Un momento dopo la porta s’apriva, e sulla soglia compariva una donna fra i trentacinque e i quarant’anni, molto asciutta, con lunghi denti e i capelli nerastri.

– Voi, Hulrik! – esclamò. – Che cosa desiderate a quest’ora? È il marchese che vi manda?

– Dormire, miss?

– Non ancora.

– Qui essere vostro amico che folere parlarfì.

– Un mio amico? – esclamò la cameriera di Mary di Wentwort. Testa di Pietra prese il coraggio a due mani e avanzò nella stanzetta elegantemente ammobiliata, e rischiarata da due fumose candele di sego.

– Nelly, non mi conoscete più? – chiese fingendosi estremamente commosso.

– Nelly!… Non ho mai portato questo nome, signore, – rispose la cameriera, squadrando il marinaio.

– Eh, via! Non vi burlate d’un disgraziato, che ha tanto sofferto e pianto per voi, mia buona Nelly.

– Che cosa mi venite a raccontare, signore?

– Storie vere che sir William Mac Lellan potrebbe confermarvi, – disse il bretone con un sorriso malizioso.

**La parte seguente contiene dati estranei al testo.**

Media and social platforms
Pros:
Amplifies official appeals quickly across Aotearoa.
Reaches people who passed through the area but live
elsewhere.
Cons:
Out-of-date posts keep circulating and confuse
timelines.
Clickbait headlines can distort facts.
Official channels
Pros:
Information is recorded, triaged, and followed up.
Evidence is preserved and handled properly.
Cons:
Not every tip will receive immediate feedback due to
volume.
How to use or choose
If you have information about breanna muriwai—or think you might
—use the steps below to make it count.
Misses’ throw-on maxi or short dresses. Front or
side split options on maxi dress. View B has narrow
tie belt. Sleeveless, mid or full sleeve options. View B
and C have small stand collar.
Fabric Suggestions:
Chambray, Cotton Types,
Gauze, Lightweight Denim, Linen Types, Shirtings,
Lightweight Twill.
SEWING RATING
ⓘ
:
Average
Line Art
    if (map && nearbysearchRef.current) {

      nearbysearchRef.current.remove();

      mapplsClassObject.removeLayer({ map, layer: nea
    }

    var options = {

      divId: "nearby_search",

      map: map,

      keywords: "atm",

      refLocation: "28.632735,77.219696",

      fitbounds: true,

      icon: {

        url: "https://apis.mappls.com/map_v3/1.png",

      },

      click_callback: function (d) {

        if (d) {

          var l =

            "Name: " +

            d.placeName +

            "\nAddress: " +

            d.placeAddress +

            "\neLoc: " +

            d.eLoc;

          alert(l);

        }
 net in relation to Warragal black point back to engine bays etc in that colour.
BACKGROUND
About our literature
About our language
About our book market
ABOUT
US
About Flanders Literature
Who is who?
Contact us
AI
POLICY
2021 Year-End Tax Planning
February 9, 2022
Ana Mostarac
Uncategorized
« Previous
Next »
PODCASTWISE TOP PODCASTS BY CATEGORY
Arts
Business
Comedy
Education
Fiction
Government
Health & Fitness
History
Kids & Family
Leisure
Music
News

La cameriera era diventata pallidissima.

– Mac Lellan, avete detto? – esclamò indietreggiando.

– Ah, ecco, la memoria vi torna!

La cameriera additò all’assiano la porta, dicendo poi:

– Ora mi ricordo, lasciateci soli, Hulrìk.

Attese che i passi del tedesco si fossero allontanati, poi si avvicinò vivacemente al mastro, afferrandolo per le braccia e scuotendolo.

– Ripetetemi quel nome! – disse.

– Sir William Mac Lellan, capitano della Tuonante. Sono miss, il suo mastro, e sono qui per ordine suo – rispose il bretone.

– Dov’è il baronetto?

– Più vicino di quello che crediate, miss.

– Qui in Boston? È impossibile!

– Per il borgo di Batz! Se ci sono venuto, io, che non lo lascio mai, ci dev’essere anche lui. Dubitereste di me?

– È qui?

– Proprio qui no; ma poco lontano. Volete avvertire la vostra signora?

– Sì, sì, subito.

La cameriera scomparve e cinque secondi dopo rientrava, dicendo: – Venite, marinaio: Mary di Wentwort vi aspetta.